- Records for the exercise:
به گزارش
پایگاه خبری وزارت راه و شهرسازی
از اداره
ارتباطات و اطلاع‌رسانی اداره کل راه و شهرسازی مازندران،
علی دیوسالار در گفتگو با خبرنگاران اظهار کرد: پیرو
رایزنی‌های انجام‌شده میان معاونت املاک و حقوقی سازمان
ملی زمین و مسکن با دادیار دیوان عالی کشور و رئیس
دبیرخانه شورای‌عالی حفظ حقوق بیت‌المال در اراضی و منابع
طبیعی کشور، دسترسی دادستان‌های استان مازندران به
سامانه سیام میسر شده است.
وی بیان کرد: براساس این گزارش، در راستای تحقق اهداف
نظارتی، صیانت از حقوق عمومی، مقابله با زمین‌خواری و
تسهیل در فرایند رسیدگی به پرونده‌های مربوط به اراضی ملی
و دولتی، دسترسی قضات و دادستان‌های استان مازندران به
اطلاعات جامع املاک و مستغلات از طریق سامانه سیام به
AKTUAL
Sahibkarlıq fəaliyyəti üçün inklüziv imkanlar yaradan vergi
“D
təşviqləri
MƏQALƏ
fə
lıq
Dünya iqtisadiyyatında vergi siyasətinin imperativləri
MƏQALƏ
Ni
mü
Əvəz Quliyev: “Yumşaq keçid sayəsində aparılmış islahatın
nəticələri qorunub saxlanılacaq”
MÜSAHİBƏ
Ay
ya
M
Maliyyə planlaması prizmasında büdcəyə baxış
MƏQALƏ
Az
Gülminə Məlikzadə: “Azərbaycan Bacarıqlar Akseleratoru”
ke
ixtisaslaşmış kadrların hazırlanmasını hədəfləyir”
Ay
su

- Exercise objective: Answer required as a bare number: state how many lines in the material contain the word "سیام".

- Written solution: 2